*Available records*:

_ _ _ _

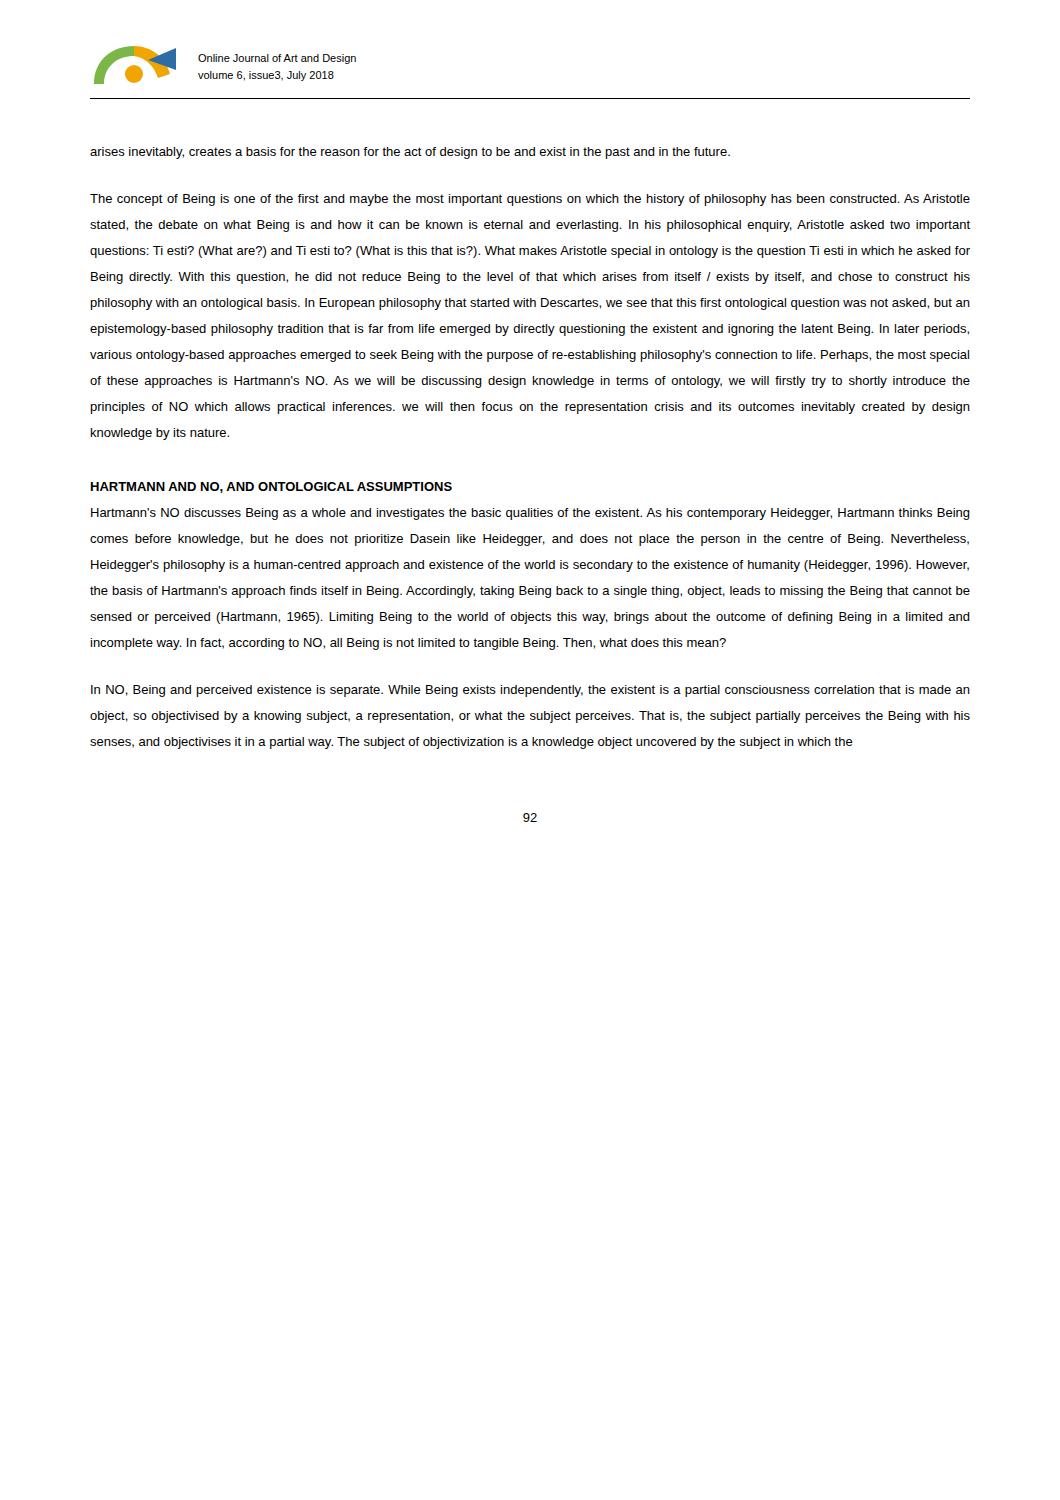Online Journal of Art and Design
volume 6, issue3, July 2018
arises inevitably, creates a basis for the reason for the act of design to be and exist in the past and in the future.
The concept of Being is one of the first and maybe the most important questions on which the history of philosophy has been constructed. As Aristotle stated, the debate on what Being is and how it can be known is eternal and everlasting. In his philosophical enquiry, Aristotle asked two important questions: Ti esti? (What are?) and Ti esti to? (What is this that is?). What makes Aristotle special in ontology is the question Ti esti in which he asked for Being directly. With this question, he did not reduce Being to the level of that which arises from itself / exists by itself, and chose to construct his philosophy with an ontological basis. In European philosophy that started with Descartes, we see that this first ontological question was not asked, but an epistemology-based philosophy tradition that is far from life emerged by directly questioning the existent and ignoring the latent Being. In later periods, various ontology-based approaches emerged to seek Being with the purpose of re-establishing philosophy's connection to life. Perhaps, the most special of these approaches is Hartmann's NO. As we will be discussing design knowledge in terms of ontology, we will firstly try to shortly introduce the principles of NO which allows practical inferences. we will then focus on the representation crisis and its outcomes inevitably created by design knowledge by its nature.
Hartmann and NO, and Ontological Assumptions
Hartmann's NO discusses Being as a whole and investigates the basic qualities of the existent. As his contemporary Heidegger, Hartmann thinks Being comes before knowledge, but he does not prioritize Dasein like Heidegger, and does not place the person in the centre of Being. Nevertheless, Heidegger's philosophy is a human-centred approach and existence of the world is secondary to the existence of humanity (Heidegger, 1996). However, the basis of Hartmann's approach finds itself in Being. Accordingly, taking Being back to a single thing, object, leads to missing the Being that cannot be sensed or perceived (Hartmann, 1965). Limiting Being to the world of objects this way, brings about the outcome of defining Being in a limited and incomplete way. In fact, according to NO, all Being is not limited to tangible Being. Then, what does this mean?
In NO, Being and perceived existence is separate. While Being exists independently, the existent is a partial consciousness correlation that is made an object, so objectivised by a knowing subject, a representation, or what the subject perceives. That is, the subject partially perceives the Being with his senses, and objectivises it in a partial way. The subject of objectivization is a knowledge object uncovered by the subject in which the
92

_ _ _ _

*Try it*:
Return precisely the lines of the records, starting with the line that holds "In NO, Being" and ending with the last one.

*Task response*:
In NO, Being and perceived existence is separate. While Being exists independently, the existent is a partial consciousness correlation that is made an object, so objectivised by a knowing subject, a representation, or what the subject perceives. That is, the subject partially perceives the Being with his senses, and objectivises it in a partial way. The subject of objectivization is a knowledge object uncovered by the subject in which the
92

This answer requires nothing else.